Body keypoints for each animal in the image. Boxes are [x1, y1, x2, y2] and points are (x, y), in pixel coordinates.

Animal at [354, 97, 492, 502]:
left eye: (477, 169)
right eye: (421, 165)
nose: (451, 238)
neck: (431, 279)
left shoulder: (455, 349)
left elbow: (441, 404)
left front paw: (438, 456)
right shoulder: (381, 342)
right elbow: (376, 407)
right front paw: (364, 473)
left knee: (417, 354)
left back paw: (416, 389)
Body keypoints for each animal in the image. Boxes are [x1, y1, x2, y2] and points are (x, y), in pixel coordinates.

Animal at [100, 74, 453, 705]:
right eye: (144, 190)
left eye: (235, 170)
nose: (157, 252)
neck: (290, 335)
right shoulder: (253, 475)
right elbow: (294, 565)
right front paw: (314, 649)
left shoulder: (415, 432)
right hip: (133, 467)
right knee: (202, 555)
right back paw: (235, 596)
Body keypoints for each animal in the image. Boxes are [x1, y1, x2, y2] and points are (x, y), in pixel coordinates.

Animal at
---
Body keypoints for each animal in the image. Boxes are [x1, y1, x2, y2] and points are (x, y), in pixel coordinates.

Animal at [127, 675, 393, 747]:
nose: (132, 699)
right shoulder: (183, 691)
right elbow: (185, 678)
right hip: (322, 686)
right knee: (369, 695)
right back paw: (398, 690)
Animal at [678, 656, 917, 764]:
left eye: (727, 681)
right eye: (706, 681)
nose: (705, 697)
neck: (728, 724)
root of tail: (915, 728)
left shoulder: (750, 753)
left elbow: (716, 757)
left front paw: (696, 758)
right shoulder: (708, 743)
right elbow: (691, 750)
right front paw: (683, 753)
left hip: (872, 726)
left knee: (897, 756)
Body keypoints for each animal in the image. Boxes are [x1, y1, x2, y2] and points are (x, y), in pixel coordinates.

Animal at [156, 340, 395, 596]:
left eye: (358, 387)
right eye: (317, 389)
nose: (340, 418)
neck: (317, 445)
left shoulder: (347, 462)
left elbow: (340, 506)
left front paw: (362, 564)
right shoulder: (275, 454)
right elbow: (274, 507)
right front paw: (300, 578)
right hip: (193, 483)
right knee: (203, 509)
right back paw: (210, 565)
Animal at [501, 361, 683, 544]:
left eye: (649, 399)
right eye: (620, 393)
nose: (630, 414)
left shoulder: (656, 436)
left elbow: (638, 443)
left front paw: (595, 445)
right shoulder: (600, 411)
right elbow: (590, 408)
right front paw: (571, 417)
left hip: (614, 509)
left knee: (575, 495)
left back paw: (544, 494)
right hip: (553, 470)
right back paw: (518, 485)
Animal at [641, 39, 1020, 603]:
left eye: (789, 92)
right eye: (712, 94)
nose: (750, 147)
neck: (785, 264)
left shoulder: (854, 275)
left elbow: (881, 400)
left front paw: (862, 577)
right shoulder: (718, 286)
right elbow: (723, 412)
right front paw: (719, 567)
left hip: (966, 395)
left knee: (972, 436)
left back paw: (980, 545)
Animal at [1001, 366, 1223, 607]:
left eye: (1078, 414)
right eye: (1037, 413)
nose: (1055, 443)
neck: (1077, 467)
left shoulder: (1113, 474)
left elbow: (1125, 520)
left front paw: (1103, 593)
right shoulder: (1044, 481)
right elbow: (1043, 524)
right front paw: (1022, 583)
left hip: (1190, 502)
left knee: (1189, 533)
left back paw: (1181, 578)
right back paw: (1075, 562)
--
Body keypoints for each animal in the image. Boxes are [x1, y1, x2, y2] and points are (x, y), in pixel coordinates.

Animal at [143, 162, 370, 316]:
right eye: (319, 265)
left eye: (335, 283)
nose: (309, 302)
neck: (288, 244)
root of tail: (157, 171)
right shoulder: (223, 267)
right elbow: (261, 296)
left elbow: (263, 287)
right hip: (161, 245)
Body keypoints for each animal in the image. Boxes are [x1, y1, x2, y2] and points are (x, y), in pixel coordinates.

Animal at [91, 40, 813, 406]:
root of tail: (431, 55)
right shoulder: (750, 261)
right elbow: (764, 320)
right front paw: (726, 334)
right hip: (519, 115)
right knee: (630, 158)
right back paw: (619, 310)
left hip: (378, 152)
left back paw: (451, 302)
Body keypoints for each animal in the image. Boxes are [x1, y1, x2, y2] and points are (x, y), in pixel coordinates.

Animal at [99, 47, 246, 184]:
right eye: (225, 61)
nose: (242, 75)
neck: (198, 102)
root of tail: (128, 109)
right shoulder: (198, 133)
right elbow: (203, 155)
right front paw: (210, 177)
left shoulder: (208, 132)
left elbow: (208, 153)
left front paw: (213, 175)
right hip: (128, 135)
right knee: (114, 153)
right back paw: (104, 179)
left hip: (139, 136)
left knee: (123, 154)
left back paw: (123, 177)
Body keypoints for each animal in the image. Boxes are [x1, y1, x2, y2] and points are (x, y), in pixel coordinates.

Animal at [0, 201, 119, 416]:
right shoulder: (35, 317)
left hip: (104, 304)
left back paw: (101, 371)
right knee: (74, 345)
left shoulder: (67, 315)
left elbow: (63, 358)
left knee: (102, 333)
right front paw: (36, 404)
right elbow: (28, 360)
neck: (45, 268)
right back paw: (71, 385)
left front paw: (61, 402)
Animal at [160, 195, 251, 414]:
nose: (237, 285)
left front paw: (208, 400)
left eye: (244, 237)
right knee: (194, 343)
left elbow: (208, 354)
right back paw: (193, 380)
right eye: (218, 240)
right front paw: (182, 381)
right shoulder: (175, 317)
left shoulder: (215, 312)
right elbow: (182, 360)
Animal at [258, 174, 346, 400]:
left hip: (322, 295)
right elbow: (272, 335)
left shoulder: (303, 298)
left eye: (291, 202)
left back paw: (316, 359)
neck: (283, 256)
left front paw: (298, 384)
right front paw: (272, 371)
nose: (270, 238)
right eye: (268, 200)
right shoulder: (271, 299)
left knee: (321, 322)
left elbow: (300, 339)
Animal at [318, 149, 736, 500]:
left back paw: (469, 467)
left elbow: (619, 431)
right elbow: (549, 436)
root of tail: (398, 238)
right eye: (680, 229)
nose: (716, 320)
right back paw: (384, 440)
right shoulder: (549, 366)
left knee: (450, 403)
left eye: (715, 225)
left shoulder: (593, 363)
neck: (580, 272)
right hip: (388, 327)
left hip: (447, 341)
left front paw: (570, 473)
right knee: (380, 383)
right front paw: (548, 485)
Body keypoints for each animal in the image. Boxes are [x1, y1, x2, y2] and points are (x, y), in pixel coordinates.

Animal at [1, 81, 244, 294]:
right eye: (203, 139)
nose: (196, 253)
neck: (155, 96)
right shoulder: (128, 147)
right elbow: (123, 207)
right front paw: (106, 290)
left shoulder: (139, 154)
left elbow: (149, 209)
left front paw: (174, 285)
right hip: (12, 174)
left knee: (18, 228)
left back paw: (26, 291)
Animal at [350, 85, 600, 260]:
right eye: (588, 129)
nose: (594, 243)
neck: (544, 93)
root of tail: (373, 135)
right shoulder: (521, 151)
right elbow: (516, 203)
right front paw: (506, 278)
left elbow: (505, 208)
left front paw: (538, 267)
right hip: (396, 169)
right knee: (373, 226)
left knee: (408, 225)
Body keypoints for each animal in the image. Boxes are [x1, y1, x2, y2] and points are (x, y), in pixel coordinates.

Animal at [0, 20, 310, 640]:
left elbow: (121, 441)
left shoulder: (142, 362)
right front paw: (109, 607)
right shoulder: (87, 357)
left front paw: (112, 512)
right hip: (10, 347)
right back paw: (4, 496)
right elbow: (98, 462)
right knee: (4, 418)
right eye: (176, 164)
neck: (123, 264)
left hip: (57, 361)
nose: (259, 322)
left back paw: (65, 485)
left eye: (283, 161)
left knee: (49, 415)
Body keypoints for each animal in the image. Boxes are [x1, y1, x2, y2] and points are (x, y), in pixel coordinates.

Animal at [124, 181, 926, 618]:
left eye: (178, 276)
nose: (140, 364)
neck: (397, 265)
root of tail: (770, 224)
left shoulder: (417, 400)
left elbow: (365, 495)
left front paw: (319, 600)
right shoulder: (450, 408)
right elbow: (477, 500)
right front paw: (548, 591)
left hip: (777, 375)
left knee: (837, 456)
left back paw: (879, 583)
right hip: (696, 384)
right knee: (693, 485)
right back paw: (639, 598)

**What is being asked:** Please copy the lines in the records above between the one holding "left eye: (291, 202)" and the one holding "right front paw: (106, 290)", inclusive, exactly and with no other line.

**Task answer:**
left eye: (291, 202)
left back paw: (316, 359)
neck: (283, 256)
left front paw: (298, 384)
right front paw: (272, 371)
nose: (270, 238)
right eye: (268, 200)
right shoulder: (271, 299)
left knee: (321, 322)
left elbow: (300, 339)
Animal at [318, 149, 736, 500]:
left back paw: (469, 467)
left elbow: (619, 431)
right elbow: (549, 436)
root of tail: (398, 238)
right eye: (680, 229)
nose: (716, 320)
right back paw: (384, 440)
right shoulder: (549, 366)
left knee: (450, 403)
left eye: (715, 225)
left shoulder: (593, 363)
neck: (580, 272)
right hip: (388, 327)
left hip: (447, 341)
left front paw: (570, 473)
right knee: (380, 383)
right front paw: (548, 485)
Body keypoints for each animal in the image. Boxes are [x1, y1, x2, y2] and points are (x, y), in pixel coordinates.

Animal at [1, 81, 244, 294]:
right eye: (203, 139)
nose: (196, 253)
neck: (155, 96)
right shoulder: (128, 147)
right elbow: (123, 207)
right front paw: (106, 290)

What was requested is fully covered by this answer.